- Texto apresentado
Já falou do tipo de sensações que Rime poderá invocar, e a composição visual, mas que tipo de mecânicas de jogo vos inspiraram?

É engraçado, porque as referências podem ser mais clássicas do que se calhar podiam supor. Fomos atrás dos clássicos, em parte porque José Luis foi responsável pelo design de Blade: The Edge of Darkness [se não conhecem, era tipo Dark Souls, mas feito há 20 anos]. Retirámos algo dessa experiência: não o estilo de cortar cabeças, obviamente, mas a ideia de que cada encontro conta. Não existem combate em Rime, mas vão ter sempre a sensação de que não são um herói invencível. Vão querer explorar e progredir, mas terão consciência de que não será um percurso fácil.

Neste caso particular, pensámos em criar um mundo aberto, embora não num estilo tipo Skyrim. Algo mais restringido e contido. Por exemplo, terão de percorrer o mundo a pé. Ainda assim, isso não significa que seja um mundo banal. Quando se é criança, mesmo que sejamos praticamente impotentes para nos defendermos, não temos consciência dos perigos. Um miúdo vai sempre tentar trepar uma parede ou uma árvore. Neste caso, ao ver uma torre misteriosa, tem de fazer de tudo para lá chegar. Já agora, a torre não é o fim do jogo, pelo contrário, é o princípio, apesar de não parecer isso nos trailers.

- Exercícios
• A. Segundo o texto sobre Rime, de que jogo foi José Luis responsável pelo design?
• B. Repita, por favor, o trecho das entradas que vai da linha que contém "Is MSE the majority of the pie?" até ao fim das entradas, com ambos os extremos incluídos. Deixe as imagens de fora da resposta.

Entradas extraídas de uma coleção
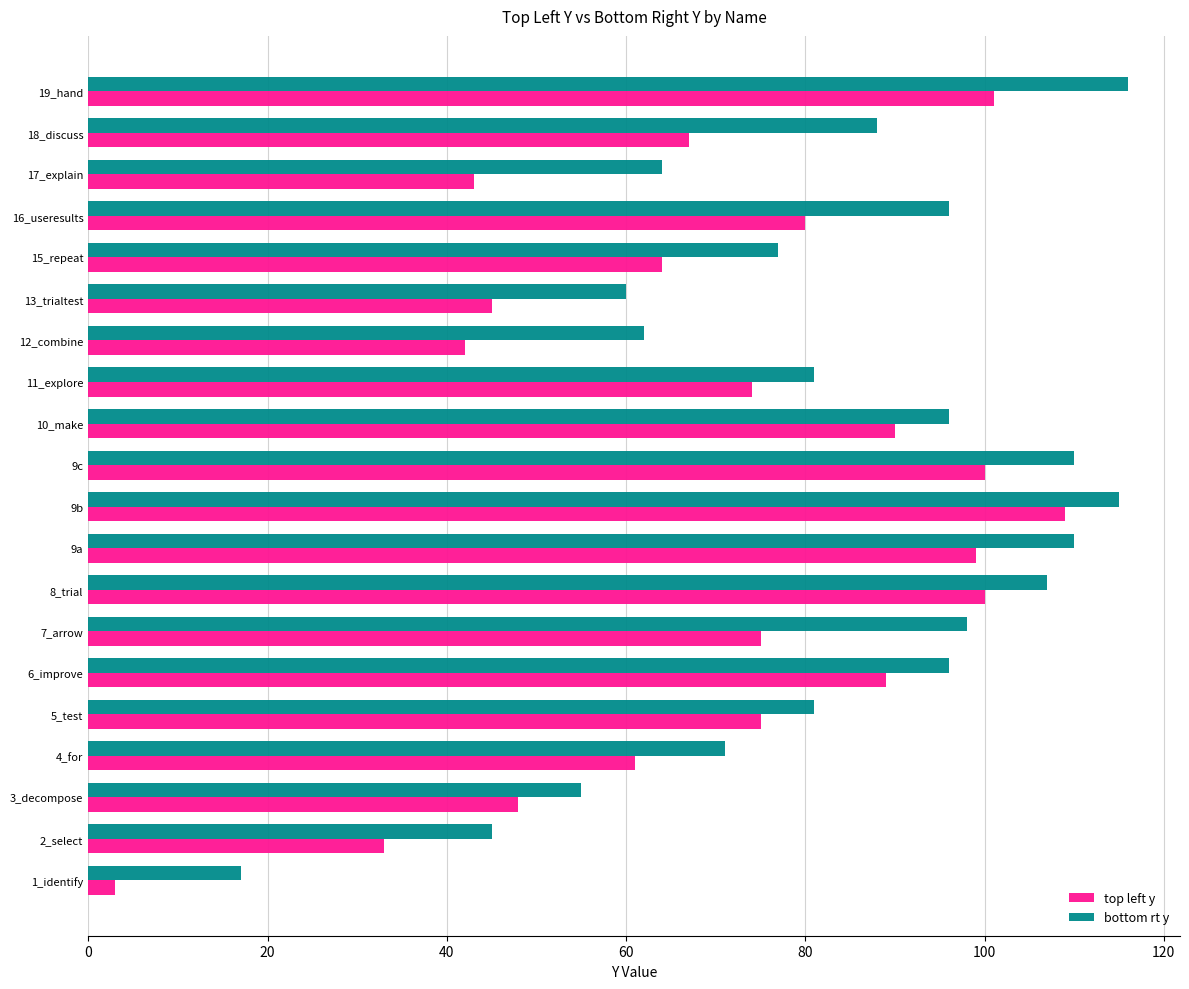

The value of bottom rt y at 11_explore is 81. True or false?

True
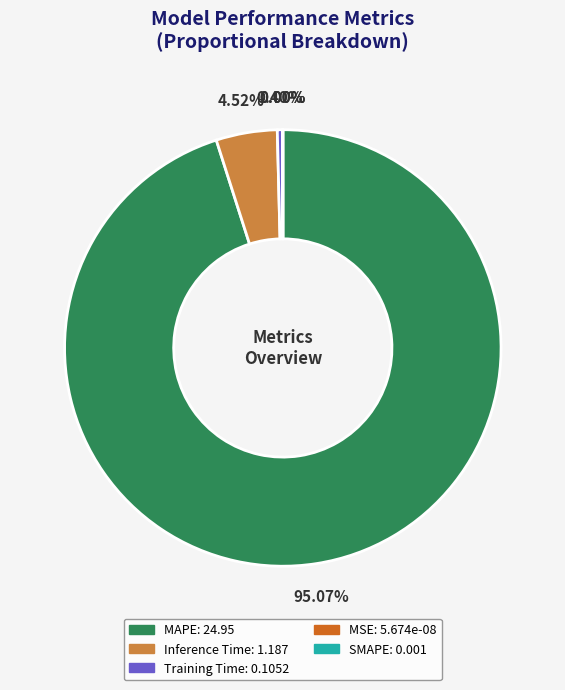

Is MSE the majority of the pie?

No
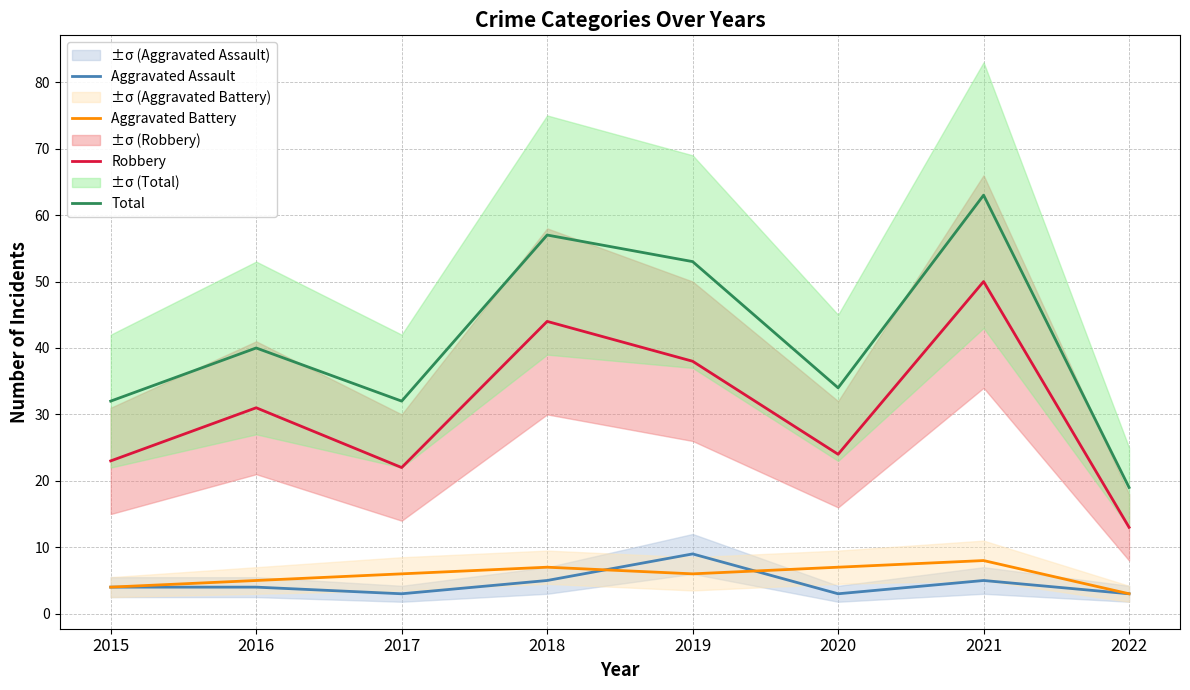

In Aggravated Battery, how many points are lower than both neighbors (excluding endpoints)?

1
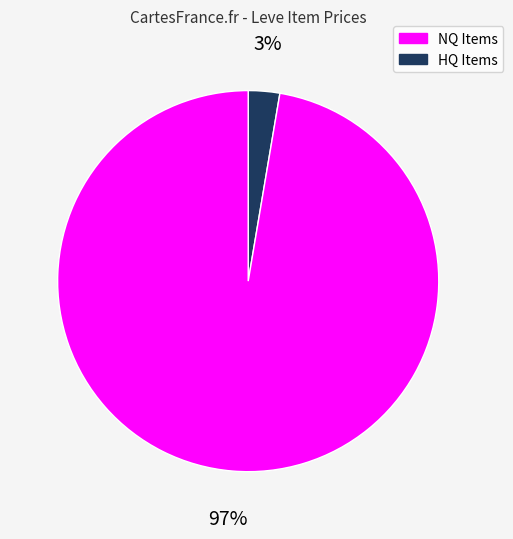

Is there a majority slice in this chart?

Yes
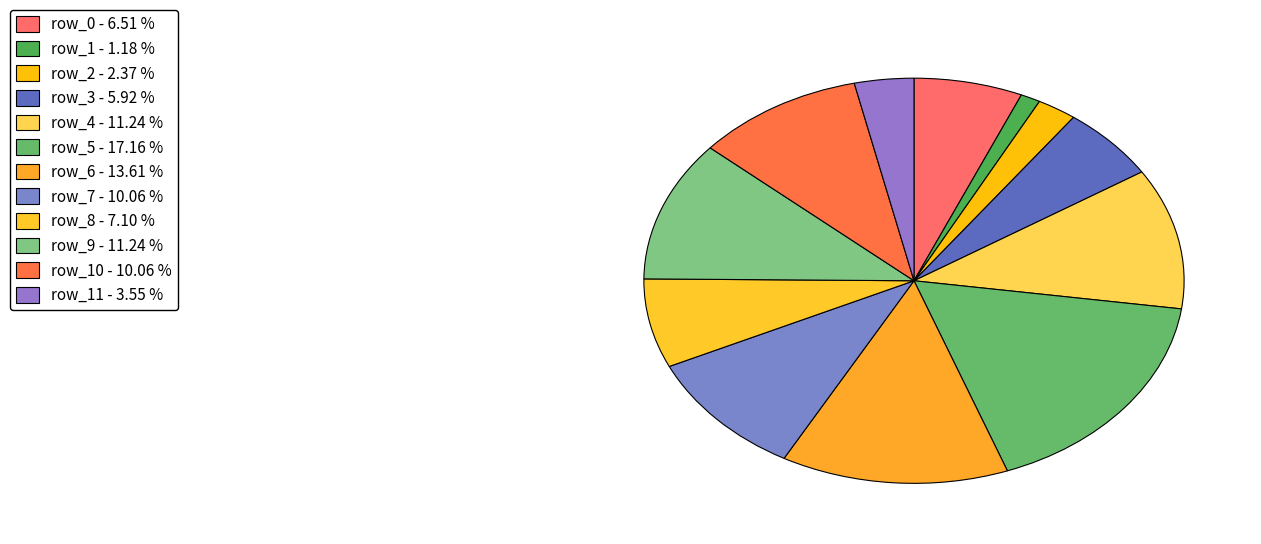

Rank the categories by value from highest to lowest.

row_5, row_6, row_4, row_9, row_7, row_10, row_8, row_0, row_3, row_11, row_2, row_1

- Respostas esperadas
• A. Blade: The Edge of Darkness.

• B.
Is MSE the majority of the pie?

No

In Aggravated Battery, how many points are lower than both neighbors (excluding endpoints)?

1

Is there a majority slice in this chart?

Yes

Rank the categories by value from highest to lowest.

row_5, row_6, row_4, row_9, row_7, row_10, row_8, row_0, row_3, row_11, row_2, row_1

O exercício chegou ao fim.